Easiest way: validate everything with a single HasTraits class via jsonschema, splitting out properties into traitlets

Interface

  • root schema and all definitions should become their own T.HasTraits class
  • Objects defined inline should also have their own class with a generated anonymous name
  • Use Jinja templating; allow output to one file or multiple files with relative imports
  • root object must have type="object"... this differs from jsonschema

Testing

  • test cases should be an increasingly complicated set of jsonschema objects, with test cases that should pass and fail.

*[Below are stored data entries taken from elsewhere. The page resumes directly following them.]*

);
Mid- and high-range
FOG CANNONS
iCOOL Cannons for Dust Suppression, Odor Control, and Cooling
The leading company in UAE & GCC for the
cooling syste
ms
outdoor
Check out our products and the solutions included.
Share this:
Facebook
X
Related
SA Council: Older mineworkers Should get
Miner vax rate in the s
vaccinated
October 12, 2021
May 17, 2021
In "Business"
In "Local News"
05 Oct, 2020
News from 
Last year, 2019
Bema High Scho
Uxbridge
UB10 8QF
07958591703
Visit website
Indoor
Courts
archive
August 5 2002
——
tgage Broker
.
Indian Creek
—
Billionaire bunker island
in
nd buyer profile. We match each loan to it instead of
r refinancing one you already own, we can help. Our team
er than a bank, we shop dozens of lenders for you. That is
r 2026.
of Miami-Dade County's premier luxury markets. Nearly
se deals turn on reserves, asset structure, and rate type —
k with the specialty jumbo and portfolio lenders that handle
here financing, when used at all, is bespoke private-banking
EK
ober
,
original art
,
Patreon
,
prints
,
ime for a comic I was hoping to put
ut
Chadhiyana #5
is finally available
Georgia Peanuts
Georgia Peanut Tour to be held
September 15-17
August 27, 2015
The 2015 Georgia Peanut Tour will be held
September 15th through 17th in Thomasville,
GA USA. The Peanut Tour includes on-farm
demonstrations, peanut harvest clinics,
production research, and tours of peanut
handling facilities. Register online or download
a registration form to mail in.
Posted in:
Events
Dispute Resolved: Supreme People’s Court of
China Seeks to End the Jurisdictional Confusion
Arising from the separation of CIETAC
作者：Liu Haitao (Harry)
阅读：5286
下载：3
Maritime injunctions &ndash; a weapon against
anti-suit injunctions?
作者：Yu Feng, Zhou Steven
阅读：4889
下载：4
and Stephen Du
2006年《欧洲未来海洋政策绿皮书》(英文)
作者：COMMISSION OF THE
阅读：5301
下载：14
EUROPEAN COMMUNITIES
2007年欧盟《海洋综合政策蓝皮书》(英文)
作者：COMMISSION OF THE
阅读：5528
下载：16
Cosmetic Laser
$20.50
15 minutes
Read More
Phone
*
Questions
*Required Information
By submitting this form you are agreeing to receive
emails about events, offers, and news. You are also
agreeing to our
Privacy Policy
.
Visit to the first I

Perhaps store these in a JSON structure? (With a schema?)

An initial prototype

Let's try generating some traitlets classes for simple cases


In [9]:
import jinja2


OBJECT_TEMPLATE = """
{%- for import in cls.imports %}
{{ import }}
{%- endfor %}

class {{ cls.classname }}({{ cls.baseclass }}):
    {%- for (name, prop) in cls.properties.items() %}
    {{ name }} = {{ prop.trait_code }}
    {%- endfor %}
"""

class JSONSchema(object):
    """A class to wrap JSON Schema objects and reason about their contents"""
    object_template = OBJECT_TEMPLATE
    
    def __init__(self, schema, root=None):
        self.schema = schema
        self.root = root or schema
        
    @property
    def type(self):
        # TODO: should the default type be considered object?
        return self.schema.get('type', 'object')
    
    @property
    def trait_code(self):
        type_dict = {'string': 'T.Unicode()',
                     'number': 'T.Float()',
                     'integer': 'T.Integer()',
                     'boolean': 'T.Bool()'}
        if self.type not in type_dict:
            raise NotImplementedError()
        return type_dict[self.type]
    
    @property
    def classname(self):
        # TODO: deal with non-root schemas somehow...
        if self.schema is self.root:
            return "RootInstance"
        else:
            raise NotImplementedError("Non-root object schema")
            
    @property
    def baseclass(self):
        return "T.HasTraits"
    
    @property
    def imports(self):
        return ["import traitlets as T"]
    
    @property
    def properties(self):
        return {key: JSONSchema(val) for key, val in self.schema.get('properties', {}).items()}
    
    def object_code(self):
        return jinja2.Template(self.object_template).render(cls=self)

Trying it out...


In [10]:
code = JSONSchema(simple_schema).object_code()
print(code)


import traitlets as T

class RootInstance(T.HasTraits):
    foo = T.Unicode()
    bar = T.Float()

Testing the result


In [11]:
exec(code)  # defines RootInstance

In [12]:
# Good instance should validate correctly
RootInstance(**good_instance)


Out[12]:
<__main__.RootInstance at 0x10b7fefd0>

In [13]:
# Bad instance should raise a TraitError
try:
    RootInstance(**bad_instance)
except T.TraitError as err:
    print(err)


The 'foo' trait of a RootInstance instance must be a unicode string, but a value of 42 <class 'int'> was specified.

Seems to work 😀

We'll start with something like this in the package, and then build from there.